» **Work request**:
If a line in the entries below includes "الموقع", show that line.

(Data excerpts)
▼
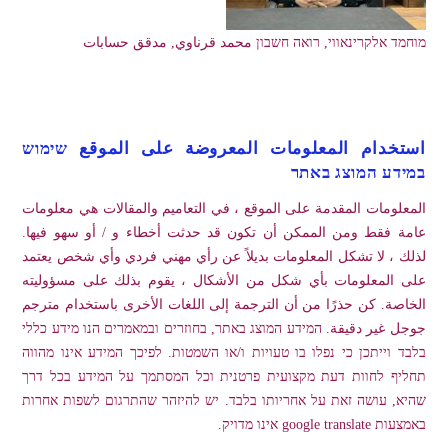
מוחמד אלקרינאווי, רואה חשבון محمد قرناوي, مدقق حسابات
استخدام المعلومات المعروضة على الموقع שימוש
במידע המוצג באתר
المعلومات المقدمة على الموقع ، في التعاميم والمقالات هي معلومات
عامة فقط ومن الممكن أن تكون قد حدثت أخطاء و / أو سهو فيها.
لذلك ، لا تشكل المعلومات بديلاً عن رأي مهني فردي وأي شخص يعتمد
على المعلومات بأي شكل من الأشكال ، يقوم بذلك على مسؤوليته
الخاصة. كن حذرًا من أن الترجمة إلى اللغات الأخرى باستخدام مترجم
جوجل غير دقيقة. המידע המוצג באתר, בחוזרים ובמאמרים הנו מידע כללי
בלבד וייתכן כי נפלו בו טעויות ו/או השמטות. לפיכך המידע אינו מהווה
תחליף לחוות דעת מקצועית פרטנית וכל המסתמך על המידע בכל דרך
שהיא, עושה זאת על אחריותו בלבד. יש להיזהר שהתרגום לשפות אחרות
באמצעות google translate אינו מדויק.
▲
» **Written solution**:
استخدام المعلومات المعروضة على الموقع שימוש
المعلومات المقدمة على الموقع ، في التعاميم والمقالات هي معلومات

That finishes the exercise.